== Selected excerpt ==
Overclocking Calculators?
Klar writes "If you're looking for something new to prove your tech prowess, Richard Piotter has a great how to on overclocking Texas Instruments graphing calculators. You can actually double the cpu speed, which is noticeable when graphing complex functions."
But I get better results! Before, 1+1 was always 2, but now it's 2.0358!
Beowulf clusters of overclocked T.I. calculators!!!
Too Much Time On Their Hands Department.
The higher the technology, the sharper that two-edged sword.
Pfft, tell me when you've over clocked a pencil and paper.
I tried to overclock my slide rule, but it just went up in smoke.
The coolest voice ever.
This is soooo old. I overclocked my TI calc several years ago, putting a snazzy OC switch on the side. All of my friends were terribly impressed.
On the other hand, it didn't really help in my classes, except to get the wrong answer faster...
Utilities have been coded to overclock HP48/HP49 calculators to a wide range of clock speeds - you can pick and choose what you like, up to 200MHz. This is pretty impressive too - that's more than a doubling of clock speed, IIRC.
the Futurama cryogenic lab tech.... "Welcooome....To the WOOOOORLD of 5 YEARS AGO!"
This has been known for years. Keep in mind that overclocking by 2x drains the batteries by 2x as well.
I overclocked my casio wrist watch. Now I have all the time I need.
I don't know what's wrong with the slashdot submission process, but this isn't a new site.
That site has been around for nine years, and in fact it doesn't list any of the popular TI graphing calculators today. The TI-83 Plus, 84 Plus, 92 Plus, and Voyage 200 are all missing. (Incidentally, this French guide will show you how to overclock your 83 Plus).
Sure it's a great site for overclocking older calculators, but please don't say "something new" when this has been widely known for years.
Graphing complex functions is slow. Calculating integrals is slow. 3D graphs are abysmally slow. Speeding these functions up could be quite useful. Of course, you could just use Virtual TI on your PC if you wanted it to be really fast, or there's always Mathematica. I'm sure overclocking your calculator cuts the battery life in half or worse, which is why they are clocked so low by TI to begin with. Now if he could figure out a way for it to automatically overclock itself only while doing calculations (not waiting for input), then he might be onto something...
main(c,r){for(r=32;r;) printf(++c>31?c=!r--,"\n":c<r?" ":~c&r?" `":" #");}
Wow, the TI-89 uses an RC oscillator for its clock! That kind of clock is one of the cheapest and least accurate, so I wouldn't want to run a real-time-clock off of it. I wonder if they have some sort of calibration mechanism on the production line, or if the processors are so underclocked already that they will surely work with a large variation of clock speeds. Even after leaving the production line, RC clocks drift and are more sensitive to temperature, so TI must always leave plenty of speed margin.

== Study material ==

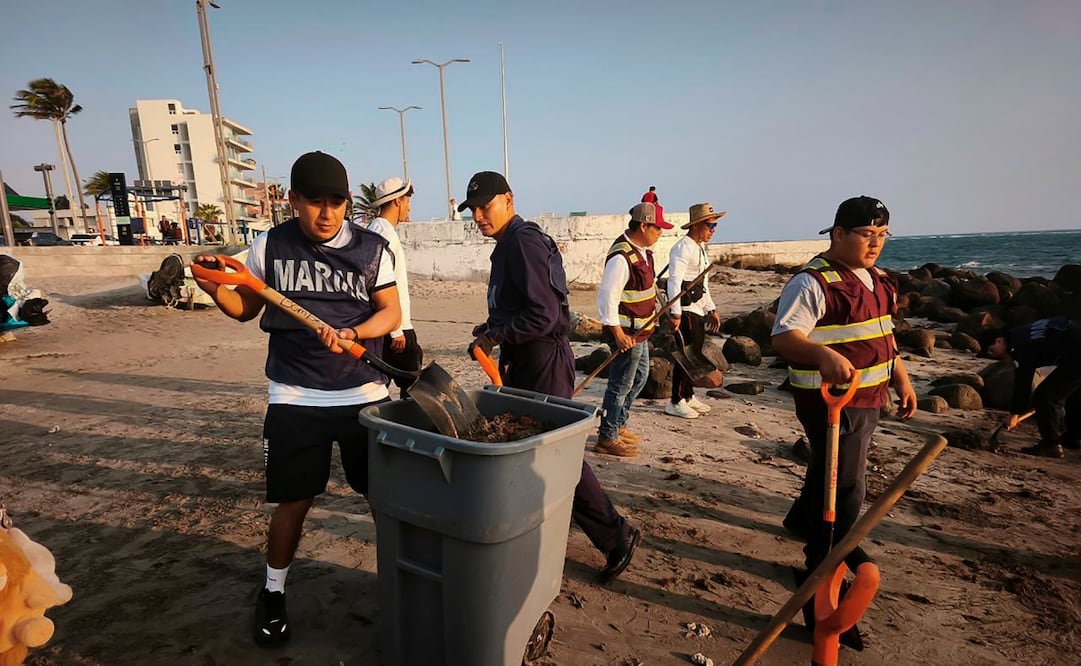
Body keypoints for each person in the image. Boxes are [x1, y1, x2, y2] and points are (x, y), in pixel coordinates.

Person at [192, 151, 401, 648]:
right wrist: (214, 290)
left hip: (364, 395)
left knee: (384, 501)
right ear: (292, 201)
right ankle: (273, 593)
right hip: (294, 395)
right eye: (314, 202)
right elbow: (245, 306)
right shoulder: (270, 245)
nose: (325, 213)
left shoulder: (372, 249)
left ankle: (400, 584)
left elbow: (389, 313)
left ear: (348, 203)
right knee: (293, 503)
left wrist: (355, 330)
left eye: (336, 202)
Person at [460, 171, 641, 581]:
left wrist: (495, 335)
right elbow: (524, 308)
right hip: (525, 359)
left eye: (485, 206)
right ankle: (537, 533)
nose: (478, 216)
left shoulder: (522, 243)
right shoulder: (511, 244)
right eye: (472, 209)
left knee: (555, 456)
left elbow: (544, 315)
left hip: (542, 360)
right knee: (533, 451)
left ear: (509, 199)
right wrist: (490, 332)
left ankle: (617, 536)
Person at [771, 195, 916, 646]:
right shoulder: (813, 283)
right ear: (838, 234)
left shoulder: (881, 281)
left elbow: (883, 336)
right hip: (829, 402)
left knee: (829, 471)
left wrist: (902, 378)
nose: (875, 244)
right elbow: (784, 336)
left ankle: (802, 522)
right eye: (866, 235)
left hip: (870, 398)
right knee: (848, 491)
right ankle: (823, 579)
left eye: (881, 236)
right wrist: (821, 354)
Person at [596, 201, 673, 456]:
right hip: (627, 335)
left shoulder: (644, 252)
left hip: (642, 332)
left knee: (639, 378)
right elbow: (608, 296)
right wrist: (617, 334)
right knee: (620, 385)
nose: (660, 233)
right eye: (657, 228)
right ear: (644, 225)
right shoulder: (622, 257)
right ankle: (607, 436)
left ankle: (617, 424)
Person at [981, 317, 1081, 457]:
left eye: (992, 350)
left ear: (999, 340)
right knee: (1071, 392)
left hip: (1076, 353)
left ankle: (1051, 444)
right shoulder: (1020, 334)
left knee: (1046, 396)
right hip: (1074, 349)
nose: (994, 355)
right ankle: (1073, 437)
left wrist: (1014, 414)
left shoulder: (1018, 346)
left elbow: (1024, 383)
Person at [665, 203, 724, 419]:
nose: (713, 230)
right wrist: (676, 313)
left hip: (698, 308)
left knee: (696, 353)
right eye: (710, 225)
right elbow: (674, 281)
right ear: (697, 225)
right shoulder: (682, 248)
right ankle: (676, 400)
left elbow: (703, 283)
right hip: (687, 309)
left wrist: (711, 309)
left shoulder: (699, 249)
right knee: (686, 356)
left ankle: (688, 396)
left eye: (715, 226)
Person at [365, 177, 423, 398]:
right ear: (397, 201)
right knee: (413, 384)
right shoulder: (383, 234)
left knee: (389, 378)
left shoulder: (378, 230)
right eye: (407, 200)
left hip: (389, 321)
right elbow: (382, 282)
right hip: (395, 323)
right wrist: (396, 329)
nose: (408, 206)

== Activity A ==
In the calculator overclocking thread, what kind of oscillator does the TI-89 use for its clock?
== Activity B ==
Print the stretch of the calculator overclocking thread from "But I get better" through "that two-edged sword.".
== Activity C ==
Carry on the calculator overclocking thread from its last comment.

== Answer section A ==
An RC oscillator.

== Answer section B ==
But I get better results! Before, 1+1 was always 2, but now it's 2.0358!
Beowulf clusters of overclocked T.I. calculators!!!
Too Much Time On Their Hands Department.
The higher the technology, the sharper that two-edged sword.

== Answer section C ==
HIV Crosses Species Barrier... into Muppets
Laugh all you want, these calculators are capable of stuff that's really time consuming.
Put
Y1=(somefunction)
Y2=FnInt(Y1(X),X,0,X)
Y2 displays integral of Y1. This isn't docummented anywhere and not without a reason. Getting the plot of even a simple function like Y1=sin(X) takes some 5 minutes as the integral is calculated separately for each pixel. Put more sophisticated function for Y1, or put Y3=FnInt(Y2... to get second integral and wait 2 hours or so for results easily.
In this case overclocking serves saving the batteries. True at double speed the batteries are used up nearly twice as much, but running for a hour at a single speed will drain them more than running for half a hour at double speed.
And yeah, these "insane" times are quite reasonable. I've been writing some cool stuff for my TI82. Generating a fractal took maybe a hour or so. "brute forcing" some logical problem lasted only 15 minutes just thanks to some luck (the solution was within first 5% tested). I found the graphs of integrals useful - I entered the function on the start of a test and could test whether my calculations were correct when it was drawn about the middle (and I had to use the calculator for other calculations). It was actually pretty fast at "your generic" numerical methods, and as we were free to choose the platform/language for writing our "numerical methods" programs, I didn't have to show up in the lab even once whole semester, wrote everything on the calculator.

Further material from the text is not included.